## What you should do
Print every one of the records below verbatim, leaving out the pictures.

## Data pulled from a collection
+ + + +

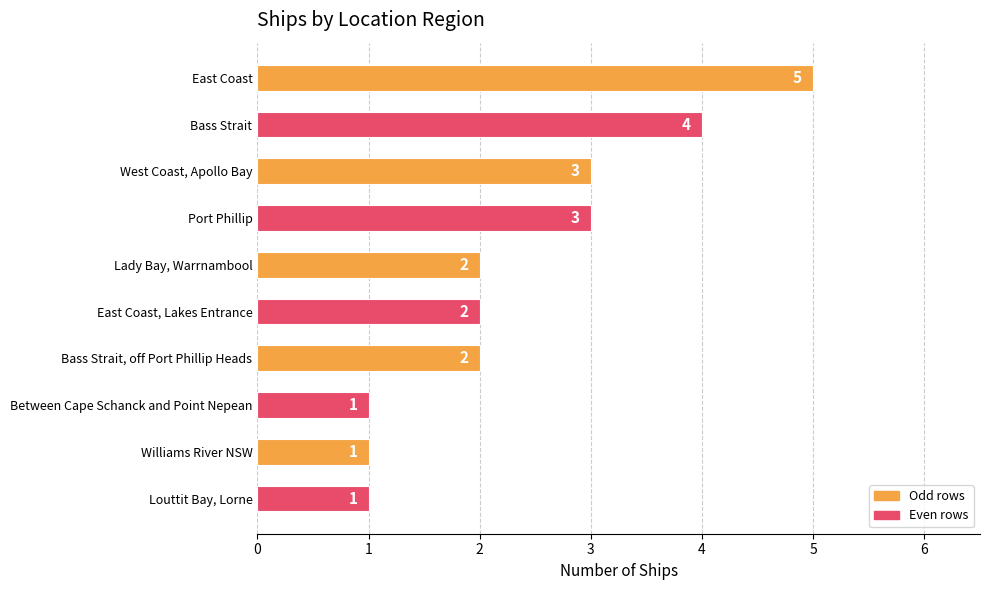

Read the value at East Coast.

5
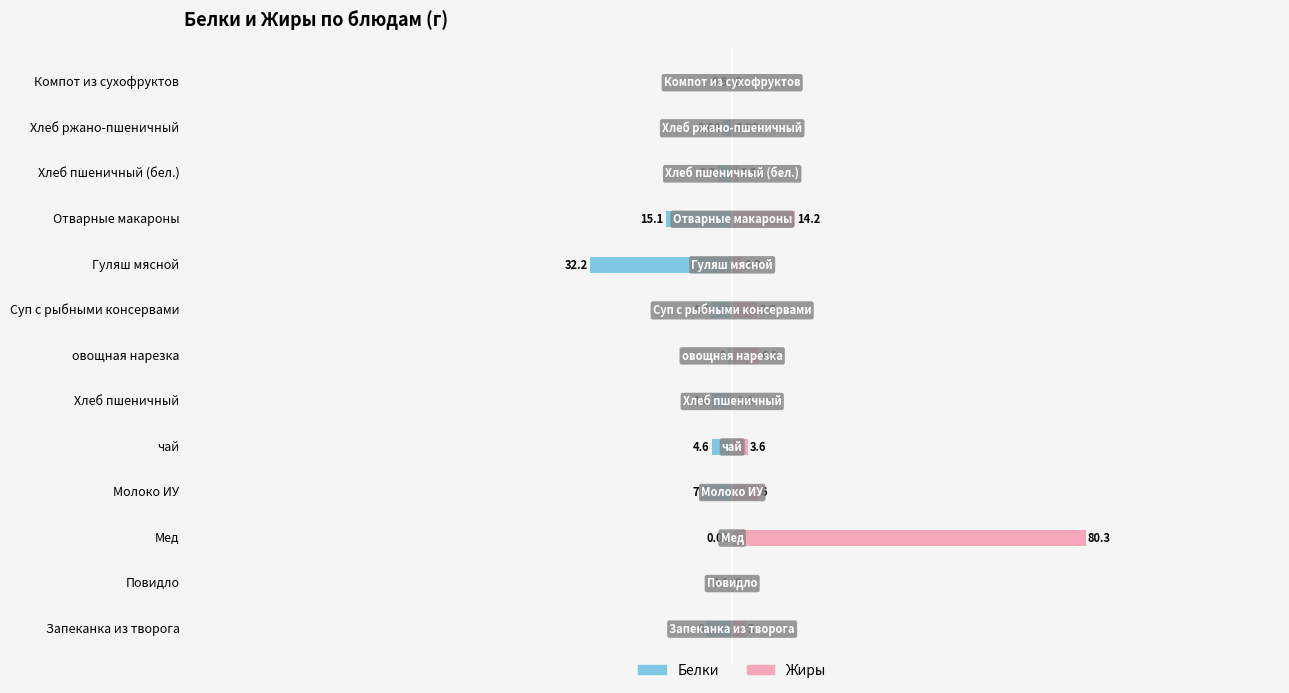

At how many categories does at least one series exceed 4?

5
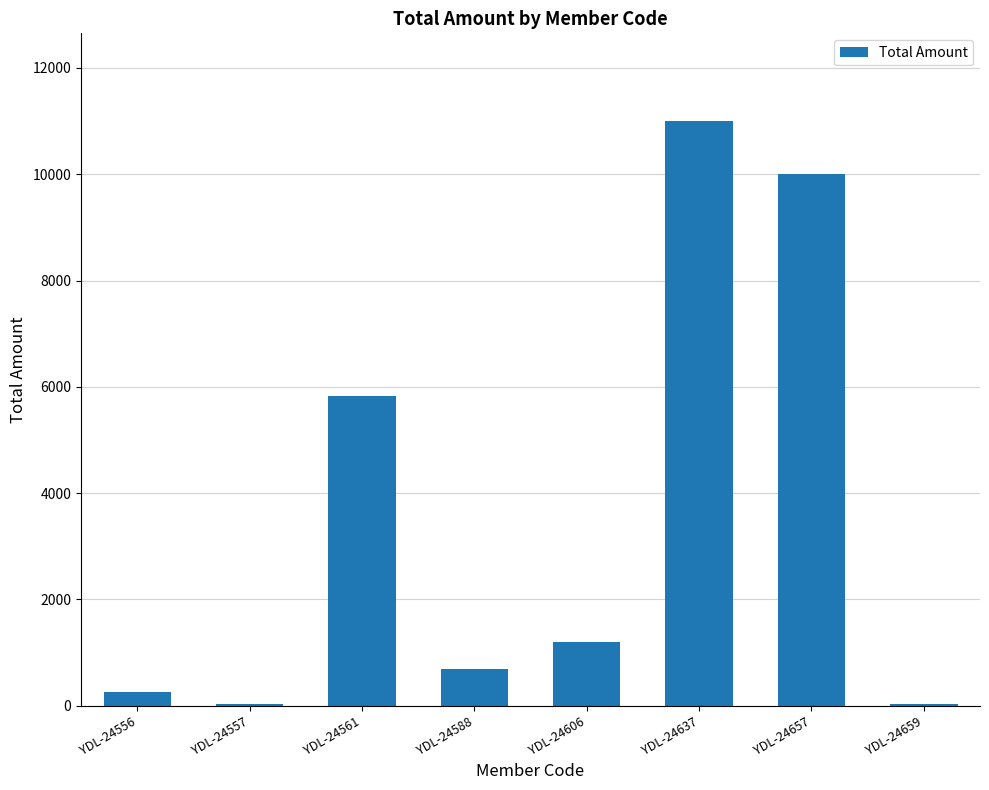

Where does the data first go above 1195?

YDL-24561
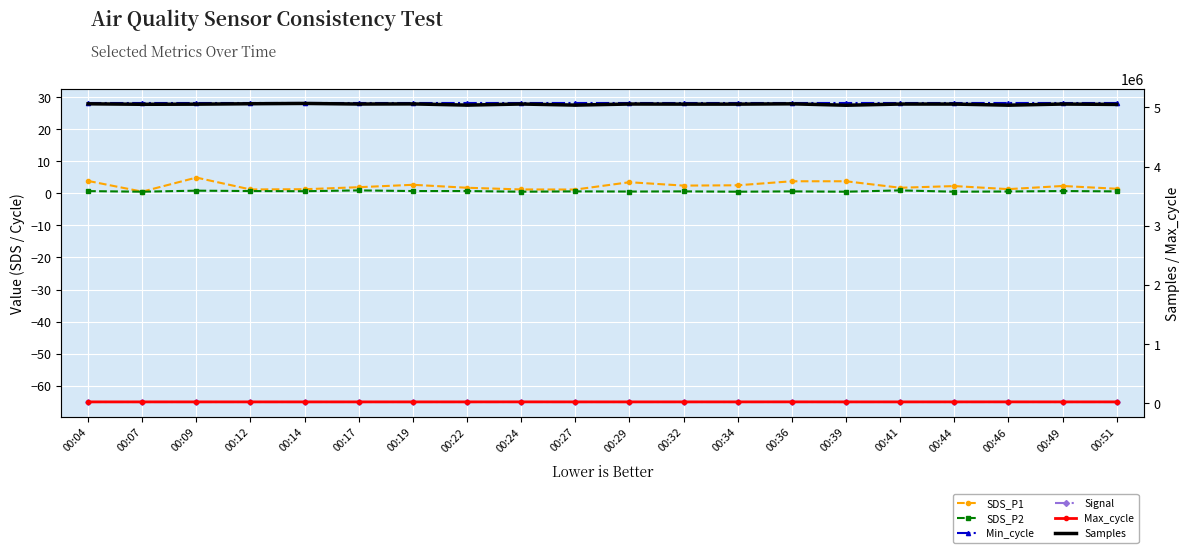

Reading right to left, list all the values displayed in this chart.

SDS_P1: 00:51=1.4	00:49=2.3	00:46=1.3	00:44=2.2	00:41=1.7	00:39=3.8	00:36=3.8	00:34=2.5	00:32=2.4	00:29=3.5	00:27=1.2	00:24=1.2	00:22=1.7	00:19=2.6	00:17=1.9	00:14=1.3	00:12=1.2	00:09=4.9	00:07=0.5	00:04=3.9
SDS_P2: 00:51=0.6	00:49=0.7	00:46=0.6	00:44=0.5	00:41=0.9	00:39=0.5	00:36=0.6	00:34=0.5	00:32=0.6	00:29=0.6	00:27=0.6	00:24=0.5	00:22=0.7	00:19=0.7	00:17=0.9	00:14=0.7	00:12=0.7	00:09=0.8	00:07=0.5	00:04=0.7
Min_cycle: 00:51=28.0	00:49=28.0	00:46=28.0	00:44=28.0	00:41=28.0	00:39=28.0	00:36=28.0	00:34=28.0	00:32=28.0	00:29=28.0	00:27=28.0	00:24=28.0	00:22=28.0	00:19=28.0	00:17=28.0	00:14=28.0	00:12=28.0	00:09=28.0	00:07=28.0	00:04=28.0
Signal: 00:51=-65.0	00:49=-65.0	00:46=-65.0	00:44=-65.0	00:41=-65.0	00:39=-65.0	00:36=-65.0	00:34=-65.0	00:32=-65.0	00:29=-65.0	00:27=-65.0	00:24=-65.0	00:22=-65.0	00:19=-65.0	00:17=-65.0	00:14=-65.0	00:12=-65.0	00:09=-65.0	00:07=-65.0	00:04=-65.0
Max_cycle: 00:51=20098.0	00:49=20045.0	00:46=20468.0	00:44=20126.0	00:41=20055.0	00:39=20044.0	00:36=20515.0	00:34=20114.0	00:32=20110.0	00:29=20043.0	00:27=20063.0	00:24=20509.0	00:22=20060.0	00:19=20101.0	00:17=20049.0	00:14=20052.0	00:12=20093.0	00:09=20136.0	00:07=20044.0	00:04=20059.0
Samples: 00:51=5050653.0	00:49=5057176.0	00:46=5038383.0	00:44=5056644.0	00:41=5057191.0	00:39=5037321.0	00:36=5060961.0	00:34=5055793.0	00:32=5055995.0	00:29=5057634.0	00:27=5039397.0	00:24=5057816.0	00:22=5039347.0	00:19=5059638.0	00:17=5057578.0	00:14=5067469.0	00:12=5062392.0	00:09=5055342.0	00:07=5052981.0	00:04=5061319.0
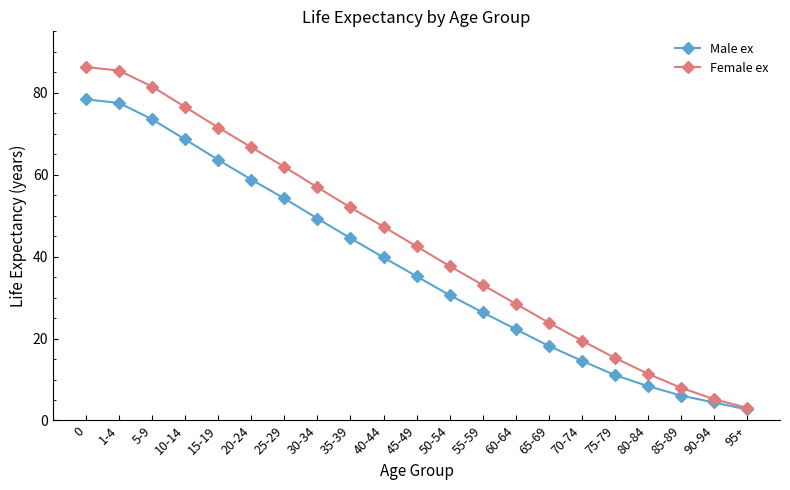

Rank the series by their average value, from highest to lowest.

Female ex, Male ex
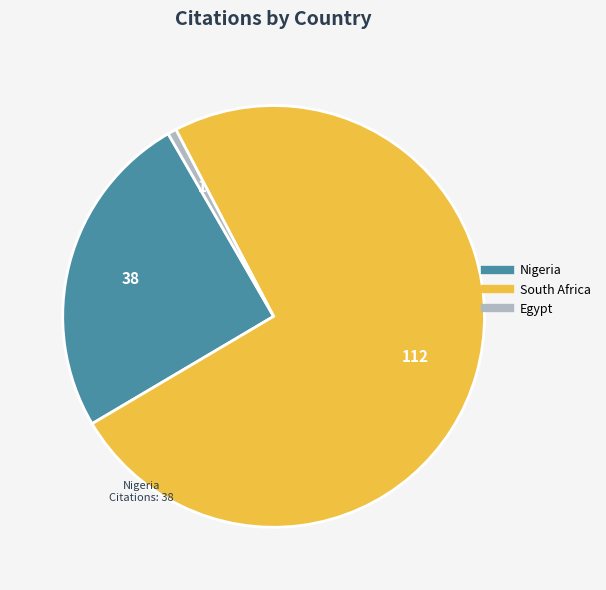

True or false: South Africa accounts for 74% of the total.

True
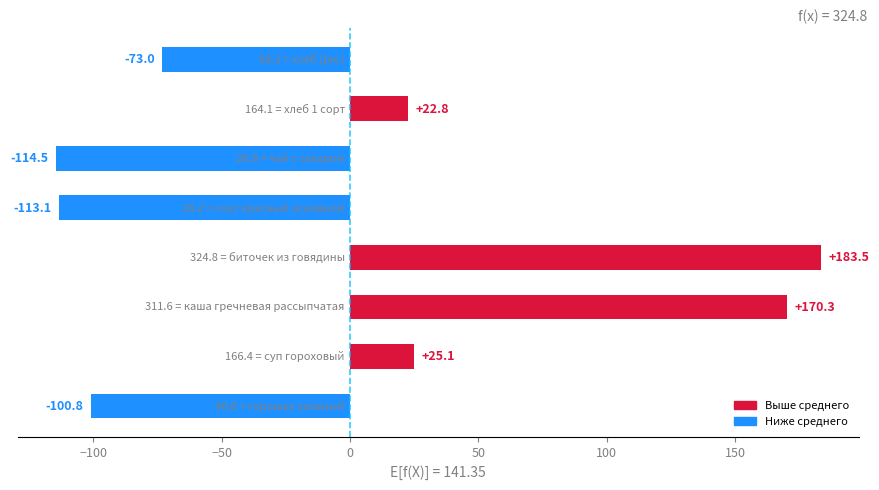

What is the difference between the maximum and minimum values?

298.0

+ + + +

## Task result
Read the value at East Coast.

5

At how many categories does at least one series exceed 4?

5

Where does the data first go above 1195?

YDL-24561

Reading right to left, list all the values displayed in this chart.

SDS_P1: 00:51=1.4	00:49=2.3	00:46=1.3	00:44=2.2	00:41=1.7	00:39=3.8	00:36=3.8	00:34=2.5	00:32=2.4	00:29=3.5	00:27=1.2	00:24=1.2	00:22=1.7	00:19=2.6	00:17=1.9	00:14=1.3	00:12=1.2	00:09=4.9	00:07=0.5	00:04=3.9
SDS_P2: 00:51=0.6	00:49=0.7	00:46=0.6	00:44=0.5	00:41=0.9	00:39=0.5	00:36=0.6	00:34=0.5	00:32=0.6	00:29=0.6	00:27=0.6	00:24=0.5	00:22=0.7	00:19=0.7	00:17=0.9	00:14=0.7	00:12=0.7	00:09=0.8	00:07=0.5	00:04=0.7
Min_cycle: 00:51=28.0	00:49=28.0	00:46=28.0	00:44=28.0	00:41=28.0	00:39=28.0	00:36=28.0	00:34=28.0	00:32=28.0	00:29=28.0	00:27=28.0	00:24=28.0	00:22=28.0	00:19=28.0	00:17=28.0	00:14=28.0	00:12=28.0	00:09=28.0	00:07=28.0	00:04=28.0
Signal: 00:51=-65.0	00:49=-65.0	00:46=-65.0	00:44=-65.0	00:41=-65.0	00:39=-65.0	00:36=-65.0	00:34=-65.0	00:32=-65.0	00:29=-65.0	00:27=-65.0	00:24=-65.0	00:22=-65.0	00:19=-65.0	00:17=-65.0	00:14=-65.0	00:12=-65.0	00:09=-65.0	00:07=-65.0	00:04=-65.0
Max_cycle: 00:51=20098.0	00:49=20045.0	00:46=20468.0	00:44=20126.0	00:41=20055.0	00:39=20044.0	00:36=20515.0	00:34=20114.0	00:32=20110.0	00:29=20043.0	00:27=20063.0	00:24=20509.0	00:22=20060.0	00:19=20101.0	00:17=20049.0	00:14=20052.0	00:12=20093.0	00:09=20136.0	00:07=20044.0	00:04=20059.0
Samples: 00:51=5050653.0	00:49=5057176.0	00:46=5038383.0	00:44=5056644.0	00:41=5057191.0	00:39=5037321.0	00:36=5060961.0	00:34=5055793.0	00:32=5055995.0	00:29=5057634.0	00:27=5039397.0	00:24=5057816.0	00:22=5039347.0	00:19=5059638.0	00:17=5057578.0	00:14=5067469.0	00:12=5062392.0	00:09=5055342.0	00:07=5052981.0	00:04=5061319.0

Rank the series by their average value, from highest to lowest.

Female ex, Male ex

True or false: South Africa accounts for 74% of the total.

True

What is the difference between the maximum and minimum values?

298.0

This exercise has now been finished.